My favorite example here is that of Harry Markopolos and Bernie Madoff. Markopolos is the analyst who spotted Madoff’s USD 50 billion dollar ponzi scheme in the garb of a hedge fund through which he promised and delivered low risk “returns” to willing believers (“patsies”) for decades.
Markopolos is a trained mathematician and a “certified fraud examiner,” a qualification which, you will agree, requires him not to be sort of the person who will “neglect pragmatism in favor of moral idealism.”
From 2001 to 2005, Markopolos made several submissions to the SEC claiming that Madoff was a fraud. No one listened. Nothing happened. The fraud was discovered in 2008 not because of whistleblowing by Markopolos but because Madoff turned himself in. And the shit hit the ceiling. In 2009, Markopolos was called for a testimony before the U.S House of Representatives Committee on Financial Services. Among many other things, here’s what he said in his 61-page testimony:
“The biggest, most glaring tip-off that this had to be a fraud was that BM only reported 3 down months out of 87 months whereas the S&P 500 was down 28 months during that time period. No money manager is only down 3.4% of the time. That would be equivalent to a major league baseball player batting .966 and no one suspecting that this player was cheating, and therefore fictional.”

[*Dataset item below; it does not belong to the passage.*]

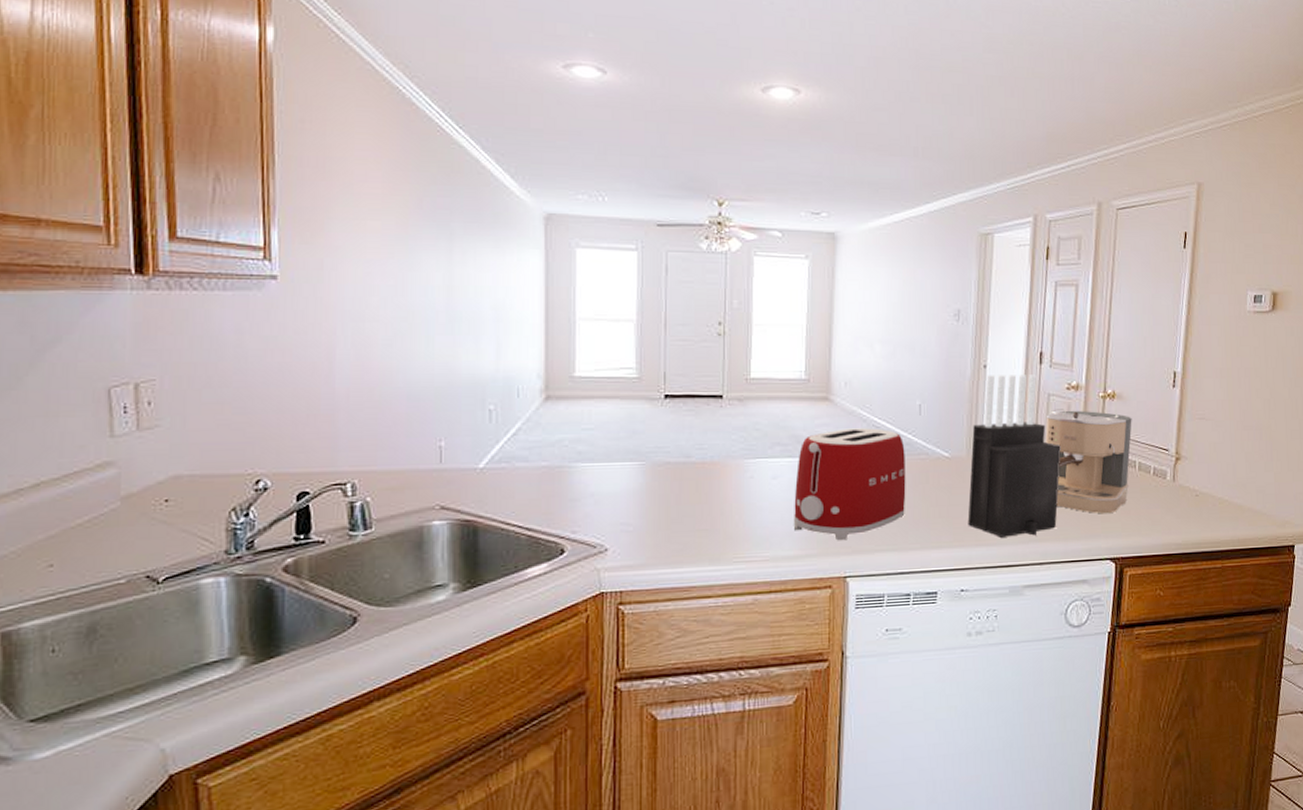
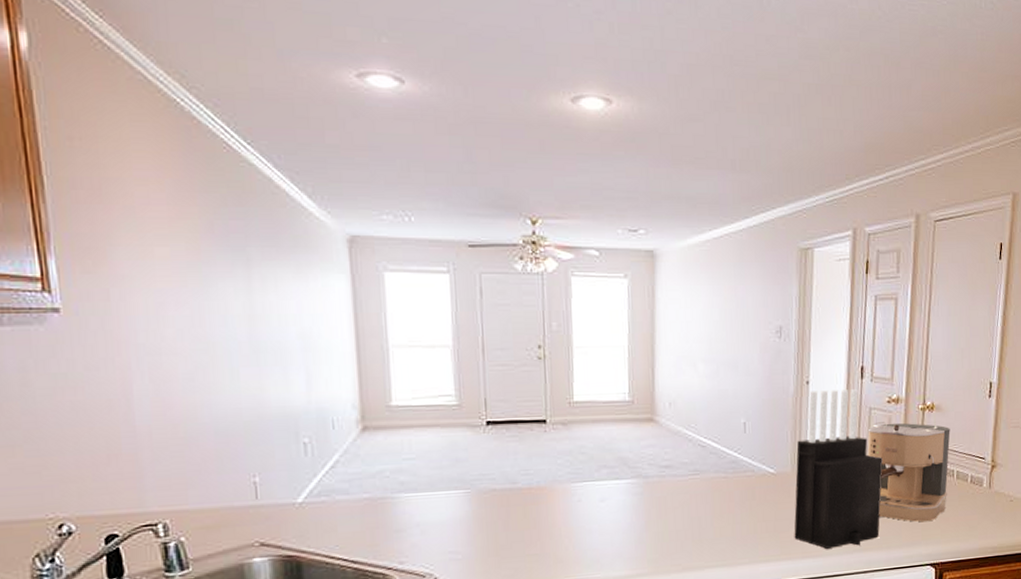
toaster: present [794,428,906,541] -> none [623,447,734,559]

Here, Markopolos is Fat Tony. He doesn’t believe other investors. He doesn’t believe the auditors. He doesn’t believe the claimed performance. Indeed, he thinks the performance is just too good to be true. And he believes that if something’s too good to be true (like landing 99 heads in a row in a “fair” coin), then it probably is.
This “too-good-to-be-true” aspect about Fat Tony, Markopolos, and similar skeptics, may not make them very sociable, likeable creatures. It does, however, prevent them from getting hurt in many “predatory” settings like the financial markets.

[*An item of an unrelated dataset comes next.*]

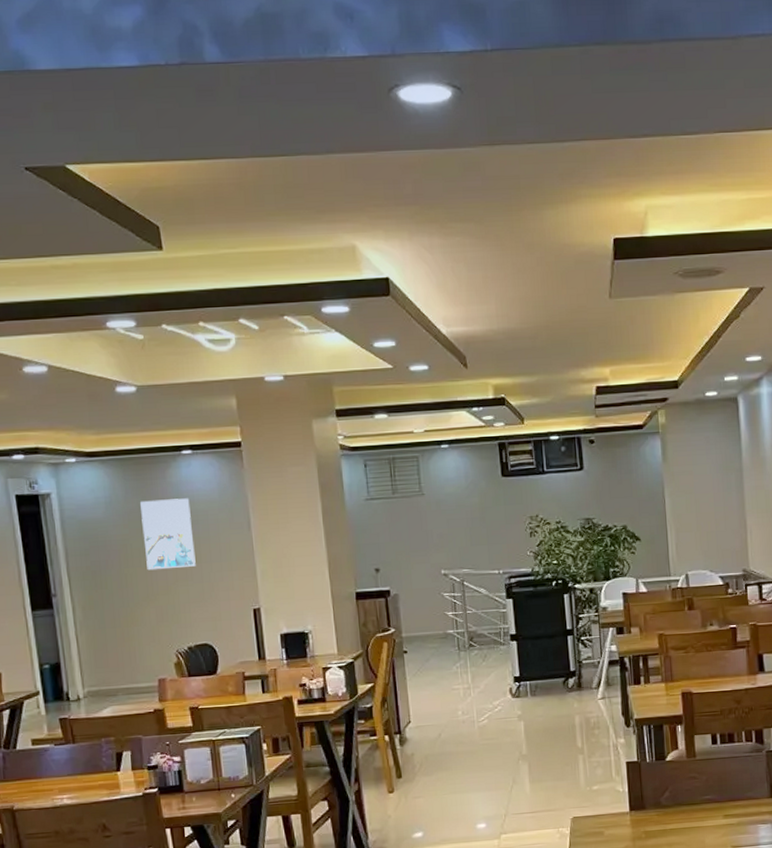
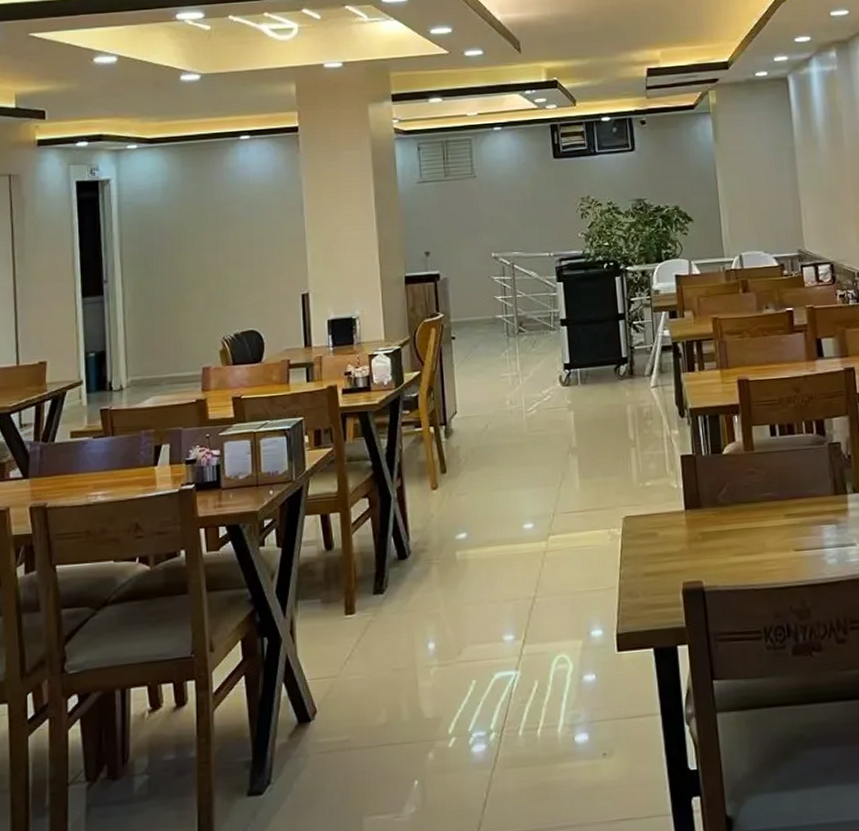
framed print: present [140,498,196,571] -> none [197,183,247,256]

Example 4: You Fooling Yourself
While I was writing the above, I was thinking about myself and I thought that well I don’t do IPOs and I am wary about “over promotional” activity in financial markets (although I admit I am not immune and have been burnt more than once), and I don’t blindly trust auditors and credit rating companies. But, all of these are situations where I try to protect myself from being fooled by someone else who has a financial incentive to part me from my money.
And then I thought: What about protection from myself? Is the “game” in which you become a patsy necessarily a multiplayer game?

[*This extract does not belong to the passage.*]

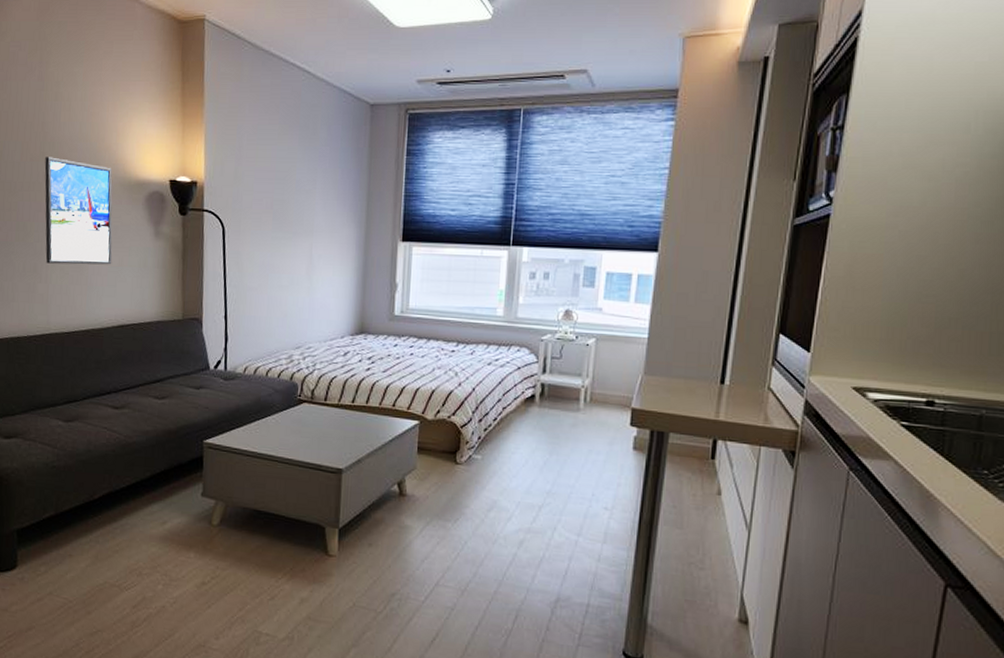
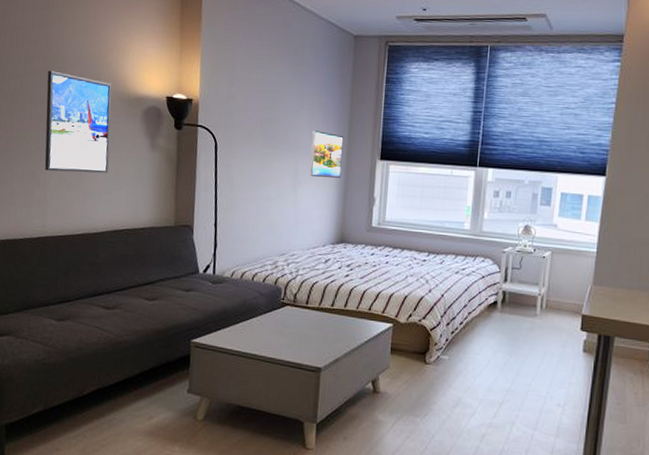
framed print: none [325,210,361,263] -> present [310,129,344,178]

According to Richard Feynman, no.
“The first principle is that you must not fool yourself and you are the easiest person to fool.”
Take, for example, of what happens when you are invested in something and new evidence comes that ruins your hypothesis. Maybe the business is no longer as good as you thought. Maybe the management is really not as good as you thought or maybe the valuation model was wrong. There could be so many reasons which can ruin any investment hypothesis. The correct thing to do, in such situations, is to recognize the mistake, scramble out of it, and then try not to make that type of mistake again.
Well, the normal outcome, as many of us know, is the opposite. And this happens for reasons we may label as “commitment bias,” “endowment effect,” “psychological denial,” “blind overconfidence” etc etc. We may use all sorts of names to describe this tendency, but do we know that we are fooling ourselves? I don’t think so.
Knowing something is not the same as knowing the name of something. That was Feynman again.
When we choose to ignore overwhelming evidence showing that we were wrong but continue to stay invested in situations which just don’t make sense anymore, how different are we from that naïve school kid who continued to believe that the coin was fair even after it had landed heads 99 times in a row?
We are not that different at all. And by not being any different from that naïve kid, we become a patsy in the game.